“Self love itu boleh nggak sih?”, “Ntar kita jadi egois kalau self love?”, “Nanti kalau kita self love, orang gak suka lagi sama kita?”

Ungkapan di atas sering sekali terdengar ketika membahas mengenai self love. Baru-baru ini, sekumpulan anak-anak muda kurang lebih usia 18-25 tahun di salah satu komunitas gereja di Jakarta mulai menunjukkan kesadaran akan perlunya untuk melakukan self love. Ketika dilakukan survey ke beberapa anak muda, beberapa menjawab bahwa perlu untuk melakukan self love tapi beberapa ragu untuk melakukannya.

Ditinjau secara teoretis, individu di usia 18-25 tahun termasuk dalam masa emerging adulthood, yang merupakan tahap perkembangan yang tidak bisa dikatakan masih remaja, tetapi  di saat yang sama juga belum bisa dikatakan dewasa. Masa ini sering dikatakan sebagai masa transisi dari remaja akhir menuju ke masa dewasa. Sepanjang periode ini, seorang individu mulai melakukan eksplorasi dalam hal cinta, dan mungkin juga dunia pekerjaan.

Tidak hanya itu, masa perkembangan ini juga adalah masa di mana perlu untuk mulai membuktikan diri kepada lingkungan bahwa otonomi atau kebebasan mereka berhak untuk diakui. Sebenarnya tanpa perlu membuktikan diri, lingkungan seperti orang tua, teman dan sebagainya perlu untuk memberikan kesempatan bagi para emerging adulthood untuk lebih mandiri dalam membuat keputusan bagi diri sendiri, termasuk dalam hal self love.

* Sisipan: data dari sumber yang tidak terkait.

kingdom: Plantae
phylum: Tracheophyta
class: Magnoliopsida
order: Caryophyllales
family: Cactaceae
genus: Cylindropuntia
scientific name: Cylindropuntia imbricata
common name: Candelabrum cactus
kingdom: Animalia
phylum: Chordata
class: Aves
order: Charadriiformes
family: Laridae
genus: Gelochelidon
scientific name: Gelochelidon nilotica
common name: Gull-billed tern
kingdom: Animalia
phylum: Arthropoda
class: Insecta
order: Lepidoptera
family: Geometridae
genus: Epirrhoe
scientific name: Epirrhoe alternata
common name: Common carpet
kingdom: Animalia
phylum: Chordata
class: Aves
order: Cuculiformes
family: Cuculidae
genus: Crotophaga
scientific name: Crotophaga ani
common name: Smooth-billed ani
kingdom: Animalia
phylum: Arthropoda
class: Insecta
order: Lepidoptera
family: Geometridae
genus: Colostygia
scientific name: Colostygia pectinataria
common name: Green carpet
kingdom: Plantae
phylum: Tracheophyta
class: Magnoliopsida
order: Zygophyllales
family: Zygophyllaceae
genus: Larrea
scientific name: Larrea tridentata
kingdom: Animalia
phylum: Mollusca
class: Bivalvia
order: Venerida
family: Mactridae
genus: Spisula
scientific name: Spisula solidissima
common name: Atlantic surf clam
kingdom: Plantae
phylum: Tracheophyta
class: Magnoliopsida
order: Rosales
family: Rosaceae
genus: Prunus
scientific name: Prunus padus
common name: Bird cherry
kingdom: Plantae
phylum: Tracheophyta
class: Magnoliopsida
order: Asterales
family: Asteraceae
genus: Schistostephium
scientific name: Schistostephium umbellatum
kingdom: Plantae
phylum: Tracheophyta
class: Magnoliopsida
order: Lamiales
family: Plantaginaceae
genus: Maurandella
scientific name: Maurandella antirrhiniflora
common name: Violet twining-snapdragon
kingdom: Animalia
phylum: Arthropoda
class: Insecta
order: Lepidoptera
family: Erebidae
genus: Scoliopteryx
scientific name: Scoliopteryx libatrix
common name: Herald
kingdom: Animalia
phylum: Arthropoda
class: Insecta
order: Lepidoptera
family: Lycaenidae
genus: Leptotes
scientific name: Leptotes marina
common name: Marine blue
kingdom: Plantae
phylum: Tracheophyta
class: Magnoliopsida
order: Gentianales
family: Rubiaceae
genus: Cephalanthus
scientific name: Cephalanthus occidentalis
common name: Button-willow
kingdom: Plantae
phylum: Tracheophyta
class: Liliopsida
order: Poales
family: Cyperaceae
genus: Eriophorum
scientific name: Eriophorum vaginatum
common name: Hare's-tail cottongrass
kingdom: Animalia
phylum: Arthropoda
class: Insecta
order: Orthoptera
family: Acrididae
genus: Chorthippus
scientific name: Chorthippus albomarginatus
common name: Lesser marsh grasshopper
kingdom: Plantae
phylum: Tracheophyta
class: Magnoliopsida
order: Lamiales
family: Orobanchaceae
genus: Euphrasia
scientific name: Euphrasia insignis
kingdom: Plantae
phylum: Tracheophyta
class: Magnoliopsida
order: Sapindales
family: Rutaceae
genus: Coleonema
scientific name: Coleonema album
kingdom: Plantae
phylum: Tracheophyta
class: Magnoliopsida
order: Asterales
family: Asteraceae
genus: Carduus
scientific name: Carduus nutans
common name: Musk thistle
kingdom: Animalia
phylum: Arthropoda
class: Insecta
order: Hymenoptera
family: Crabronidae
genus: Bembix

Self love di masa ini sangat perlu untuk memberikan ruang kepada diri sendiri, terutama untuk memahami emosi-emosi yang muncul dalam diri. Emosi-emosi tersebut dapat muncul akibat kebingungan mengenai jati diri. Respon emosional ini kadang dibutuhkan untuk memahami kemarahan-kemarahan yang mungkin bisa muncul ketika ada hal-hal yang tidak sesuai. Individu di masa ini juga perlu belajar untuk memberikan ruang kepada diri sendiri dan batasan sejauh mana lingkungan boleh memasuki wilayah personal.

Dalam hal ini, bukan berarti lingkungan harus melepas benar-benar individu tanpa panduan, tetapi perlu untuk secara perlahan melepas otoritas penuh yang selama ini dimiliki, terutama dari lingkungan terdekat seperti orang tua. Artinya, memasuki masa emerging adulthood ini, orang tua dan lingkungan perlu belajar untuk memberikan ruang untuk individu mulai menjajaki ranah pribadi. Orang tua dan lingkungan sekitar perlu memahami bahwa masa perkembangan ini merupakan waktu untuk mengeksplorasi hal-hal positif maupun negatif dalam dirinya. Dengan demikian, orang-orang terdekat diharapkan mulai memberikan kesempatan kepada individu untuk memberikan argumen mengenai keputusan-keputusan yang akan diambilnya.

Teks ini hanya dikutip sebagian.